The one thing Mom had a fear of doing the most and that was flying in an airplane, less well a helicopter. Before she left the Modoc Medical Center in Alturas, California. Where they inserted a tube down her throat the last time I saw her conscience. They had to do that to make her heart rate slow down or at least that was what I was told at the time. She was flown in a biplane to Montgomery Creek, California and then transported to a helicopter to Redding, California from Montgomery Creek, California, due to the high winds that night.
I had not slept since 4:30 a.m. when all of this started on February 21st in Alturas, California. And there was no way I could rest until I knew Mom was going to be OK. I arrived and all of my sister’s entire relatives were in the waiting room. I did not recognize any of them, as I had no contact with my sister’s grandchildren. Talk about being uncomfortable with people I know hated my guts. I decided to step back and let the Redding, California relatives spend as much time with my Mom as I could because I knew they would eventually get tired and go home to their beds after Mom was taken to ICU and they visited with her.

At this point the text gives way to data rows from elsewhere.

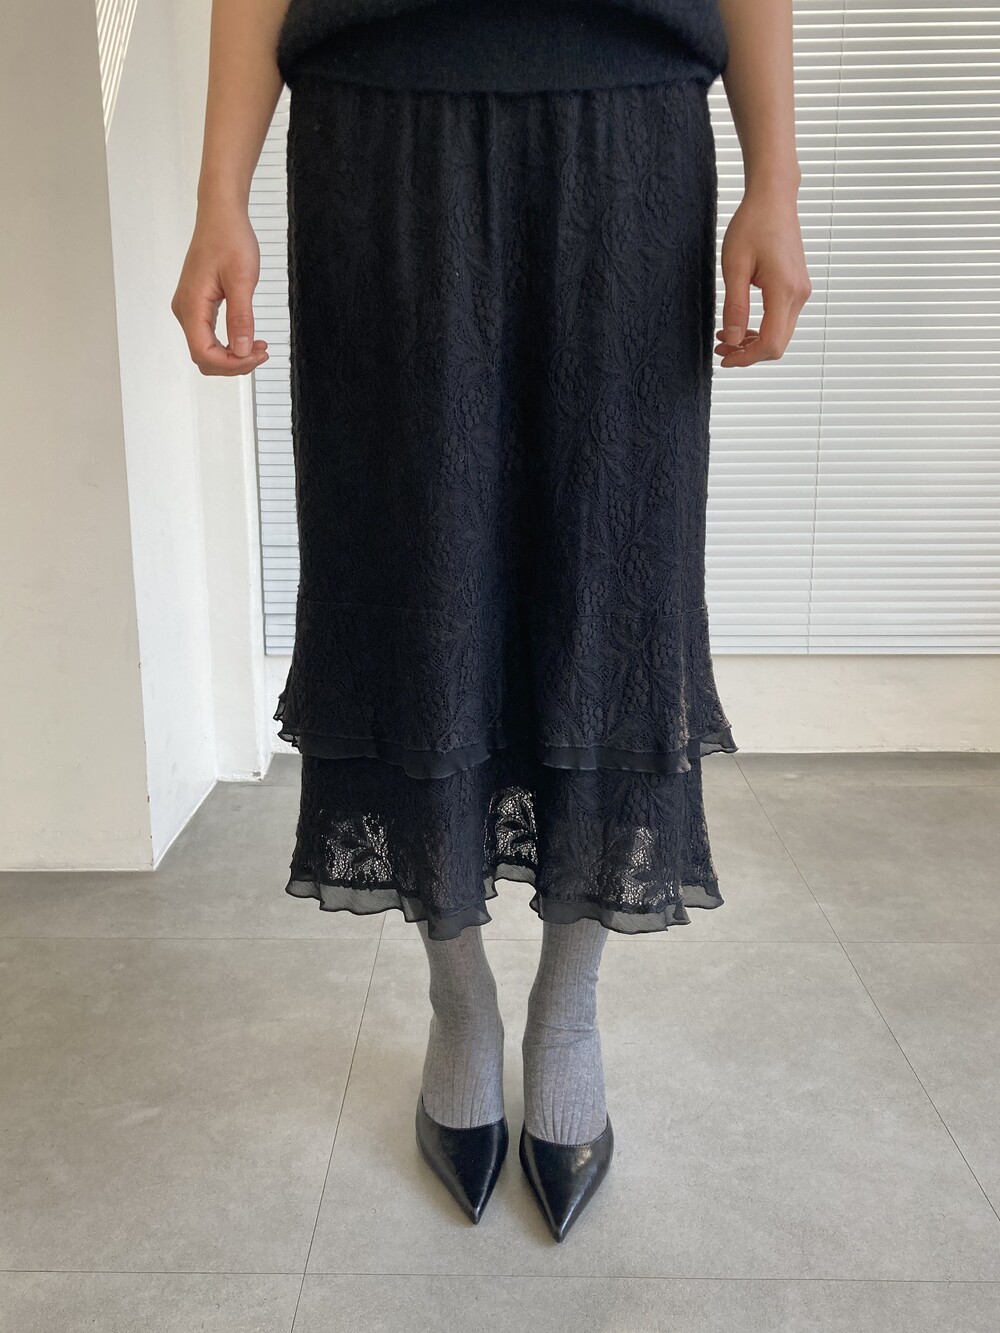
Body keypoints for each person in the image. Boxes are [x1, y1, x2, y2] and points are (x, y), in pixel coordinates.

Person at [172, 0, 810, 1242]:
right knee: (409, 577)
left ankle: (566, 1013)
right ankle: (457, 1000)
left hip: (627, 123)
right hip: (378, 135)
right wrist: (218, 194)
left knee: (612, 577)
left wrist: (774, 181)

Then I would be the only one that now my home would be the hospital for however long this stay would be this time.
They soon all went home and I visited for a while with Mom and then left to get something to eat and I went to Jack-in-box to get a break and try and rest in the van and then go back into ICU at Mercy Medical Center before the shift change from the graveyard shift to the day shift. I tried to sleep and I was unable to, so I tried to get back in ICU at Mercy Medical Center before the shift change and they would not let me in. I went then back to my van and tried to get some more rest without any luck.
I was so tired when I was with her that morning waiting to see if my sister was going to get there to give me a break. They say that when a patient is hooked up on breathing tubes they can hear you, they just cannot speak. I asked my Mom if she heard me and if she did to squeeze my hand and she did. I then got up and looked at her in the face and I could see this tiny tear coming from her left eye, as I reached over and gave her kiss. I was so tired at the time I could hardly keep my eyes open, but yet so overtired I was unable to sleep. I was like a walking zombie because by this point I had been up and awake by now somewhere near 27 hours with out sleeping.

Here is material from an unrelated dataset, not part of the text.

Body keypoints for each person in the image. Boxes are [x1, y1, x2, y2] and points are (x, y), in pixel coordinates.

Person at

I stepped back and let the family visit with my Mom and maybe that might have been one of my mistakes in her care. I usually was right on top of it with the doctors, but I was so tired I just let it slip and gave my sister and her family time with Mom to say their good-bys and yet I was the one that had not accepted the fact that she was dying. In my mind, I would be taking her home soon again, that is why I left all the funeral documents from Eternal Hills Memorial Gardens at home, because if I had brought them with me it would have been a sure sign I had lost all hope, even though the thoughts crossed my mind as I was driving to Mercy Medical Center in Redding, California from our home in Alturas, California. Even though I thought I had everything covered I knew there was going to be something I overlooked if she did pass away and the fact how my life would change in an instant and forever. And it did.
That afternoon on February 22, 2007 in Mercy Medical Center in Redding, California at 2:00 p.m. I received a code blue, and as soon as I answered the phone in my room. Where I had just laid my head down for the first time in 40 hours in the Hospice room for out of the area patients for their family.